Exercise instructions = Reproduce every one of the following rows verbatim, without altering a single character.

Data listing =
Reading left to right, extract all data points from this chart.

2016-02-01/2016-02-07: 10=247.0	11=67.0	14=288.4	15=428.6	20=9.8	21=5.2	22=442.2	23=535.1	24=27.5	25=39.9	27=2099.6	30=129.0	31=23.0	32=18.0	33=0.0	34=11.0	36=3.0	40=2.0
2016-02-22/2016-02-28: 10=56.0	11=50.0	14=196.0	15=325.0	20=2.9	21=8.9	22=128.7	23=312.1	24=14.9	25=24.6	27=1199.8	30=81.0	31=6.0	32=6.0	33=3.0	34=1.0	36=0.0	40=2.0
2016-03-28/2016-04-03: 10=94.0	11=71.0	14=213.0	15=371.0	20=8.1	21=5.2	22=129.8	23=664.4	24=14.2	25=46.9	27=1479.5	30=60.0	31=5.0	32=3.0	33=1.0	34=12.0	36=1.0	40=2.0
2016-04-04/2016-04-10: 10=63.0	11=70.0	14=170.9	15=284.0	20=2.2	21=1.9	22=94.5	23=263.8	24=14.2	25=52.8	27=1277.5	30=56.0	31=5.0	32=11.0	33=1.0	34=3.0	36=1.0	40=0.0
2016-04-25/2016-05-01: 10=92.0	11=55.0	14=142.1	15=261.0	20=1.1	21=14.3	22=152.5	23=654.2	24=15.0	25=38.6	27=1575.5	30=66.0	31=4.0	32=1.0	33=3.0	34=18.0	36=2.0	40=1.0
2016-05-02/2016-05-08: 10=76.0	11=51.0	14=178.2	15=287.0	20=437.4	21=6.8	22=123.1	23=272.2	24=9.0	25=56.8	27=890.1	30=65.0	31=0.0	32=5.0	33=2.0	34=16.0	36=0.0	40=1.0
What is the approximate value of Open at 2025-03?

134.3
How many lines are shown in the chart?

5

Result of the exercise =
Reading left to right, extract all data points from this chart.

2016-02-01/2016-02-07: 10=247.0	11=67.0	14=288.4	15=428.6	20=9.8	21=5.2	22=442.2	23=535.1	24=27.5	25=39.9	27=2099.6	30=129.0	31=23.0	32=18.0	33=0.0	34=11.0	36=3.0	40=2.0
2016-02-22/2016-02-28: 10=56.0	11=50.0	14=196.0	15=325.0	20=2.9	21=8.9	22=128.7	23=312.1	24=14.9	25=24.6	27=1199.8	30=81.0	31=6.0	32=6.0	33=3.0	34=1.0	36=0.0	40=2.0
2016-03-28/2016-04-03: 10=94.0	11=71.0	14=213.0	15=371.0	20=8.1	21=5.2	22=129.8	23=664.4	24=14.2	25=46.9	27=1479.5	30=60.0	31=5.0	32=3.0	33=1.0	34=12.0	36=1.0	40=2.0
2016-04-04/2016-04-10: 10=63.0	11=70.0	14=170.9	15=284.0	20=2.2	21=1.9	22=94.5	23=263.8	24=14.2	25=52.8	27=1277.5	30=56.0	31=5.0	32=11.0	33=1.0	34=3.0	36=1.0	40=0.0
2016-04-25/2016-05-01: 10=92.0	11=55.0	14=142.1	15=261.0	20=1.1	21=14.3	22=152.5	23=654.2	24=15.0	25=38.6	27=1575.5	30=66.0	31=4.0	32=1.0	33=3.0	34=18.0	36=2.0	40=1.0
2016-05-02/2016-05-08: 10=76.0	11=51.0	14=178.2	15=287.0	20=437.4	21=6.8	22=123.1	23=272.2	24=9.0	25=56.8	27=890.1	30=65.0	31=0.0	32=5.0	33=2.0	34=16.0	36=0.0	40=1.0
What is the approximate value of Open at 2025-03?

134.3
How many lines are shown in the chart?

5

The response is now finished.